At the end of the summer
The application of nematodes (parasites) is effective from mid-August to mid-September. This is the time when the white grubs are often found at the soil surface feeding off the turf roots. Follow this procedure:
- The soil temperature must be between 15oC and 30oC (preferably around 20oC). It’s useless to apply nematodes in May because the soil is not the right temperature. Also, in May and June, the larvae turn into pupae. At this stage, they are no longer feeding.
- One of the most effective nematodes against European chafer larvae is the Heterorhabditis bacteriophora. It’s best to do the treatment during a long rainy period. Never apply the treatment when it’s sunny because the UV rays are fatal for nematodes.

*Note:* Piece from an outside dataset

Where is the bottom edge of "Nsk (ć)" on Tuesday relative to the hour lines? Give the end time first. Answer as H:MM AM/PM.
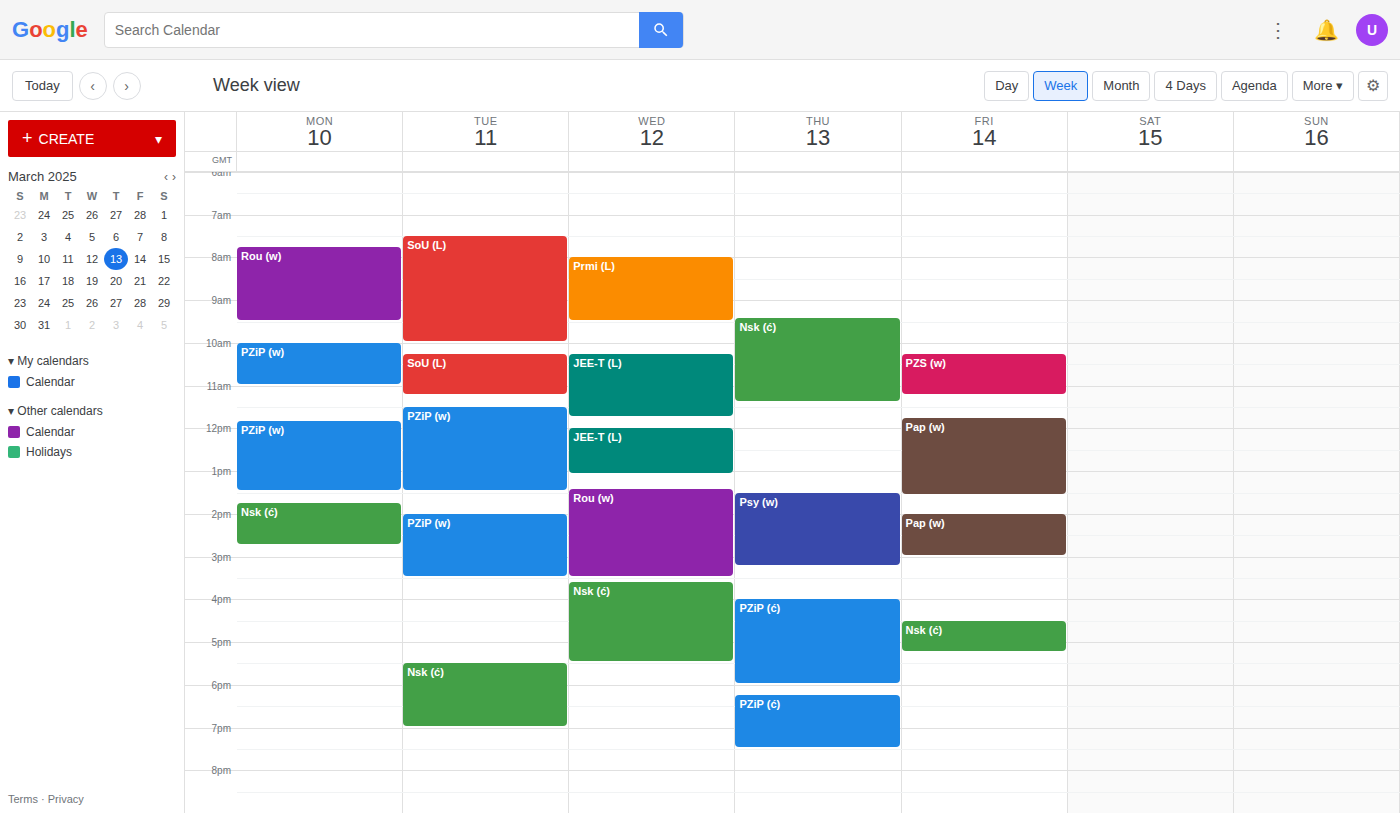
7:00 PM -- exactly on the 7 PM line.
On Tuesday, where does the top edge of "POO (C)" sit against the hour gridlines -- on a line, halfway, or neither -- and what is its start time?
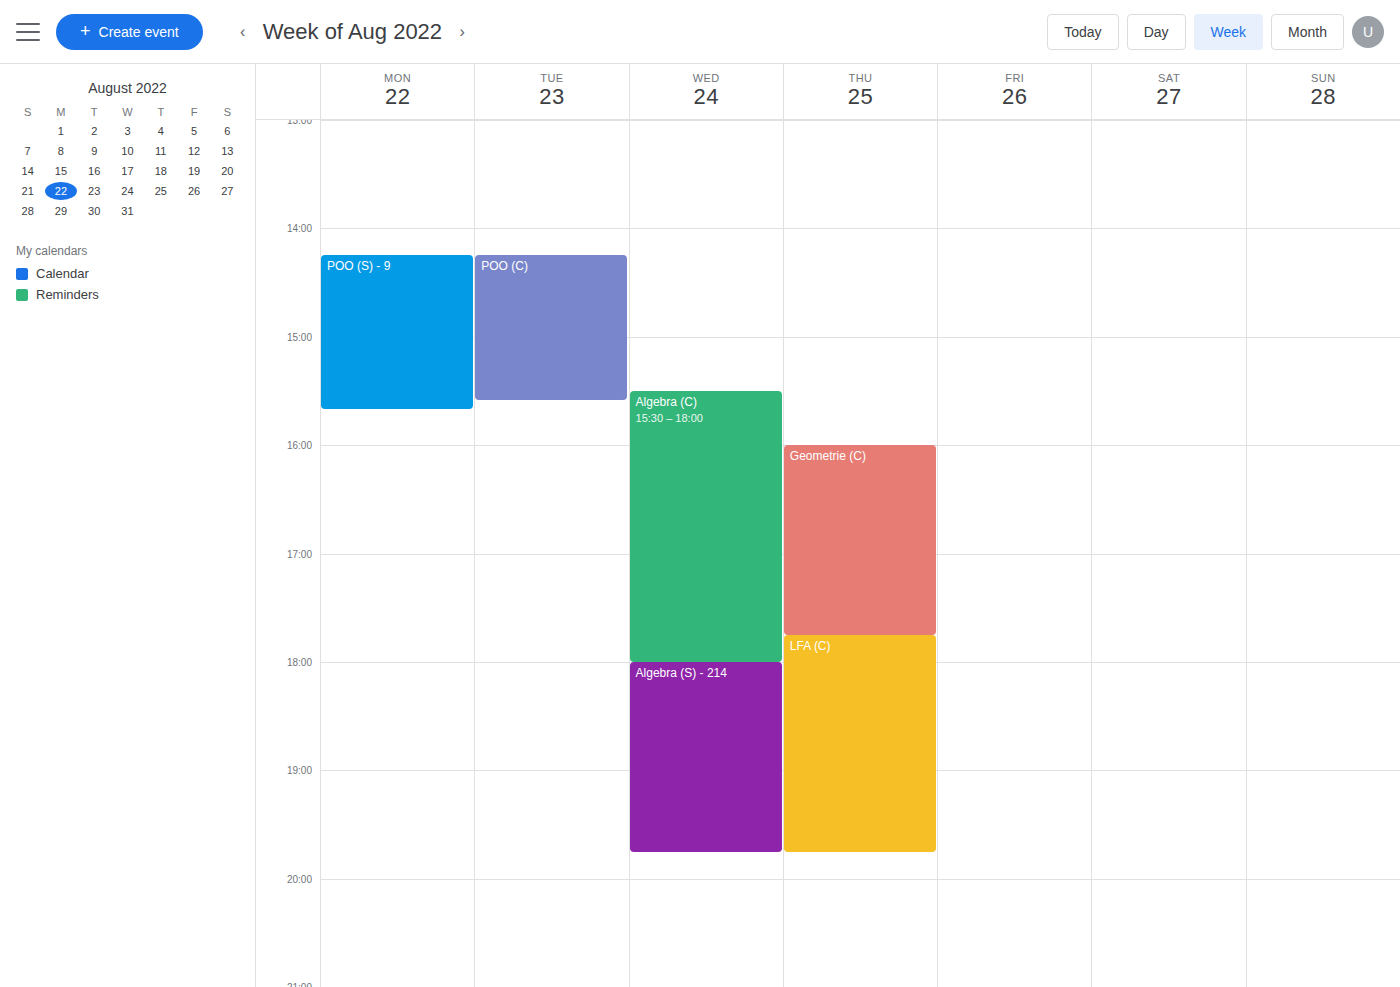
2:15 PM -- neither: a quarter of the way from the 2 PM line to the 3 PM line.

- Remove the filter from the sprayer or make sure that the holes in your watering can are big enough to let the nematodes through so they reach the soil.
- Shake the solution of water and nematode powder regularly to make sure the nematodes don’t die due to lack of oxygen.
How to fight an infestation of Japanese beetles?
- Remove as many adult Japanese beetles as possible by hand and put them in soapy water to kill them. It’s easier to capture them in the early morning because the dew makes it harder for them to fly. Some people use a small vacuum.
- Attract birds by putting out a birdhouse and food.
- Plant toxic plants in your flower beds. Examples are fescues, ryegrasses, cultivated geraniums, larkspur, castorbeans, and horse-chestnut flowers.
- Spread compost, because white grubs prefer sandy soils.
- Crush the dead Japanese beetles in a little water and spread them around plants. This acts as a natural repellant.
- Spray the patches of infested lawn with a nematode solution. These microscopic small grubs are parasites that feed on white grubs. They are already present in the soil, but you want to increase their density.
- Install light traps, because they attract insects.
- Pheromone traps (controversial for small spaces). According to one study, the female beetles are attracted to the general location of the trap rather than to the trap itself. The waste of the females on adjacent plant leaves then becomes more attractive than the trap for the males looking for mates. See this link for more details: http://www.ncbi.nlm.nih.gov/pubmed/19610405
Beware about using pesticides or insecticides
You are strongly advised NOT to use chemical pesticides in your vegetable garden. First, the insecticides are never effective in the long term because the next generation of insects becomes resistant. As well, you risk killing beneficial insects like ladybugs and staunch warriors like aphids and flower thrips.
The application of pesticides is also subject to By-law 2006-14 concerning the use of products containing pesticides. For more details, consult the pesticide by-law.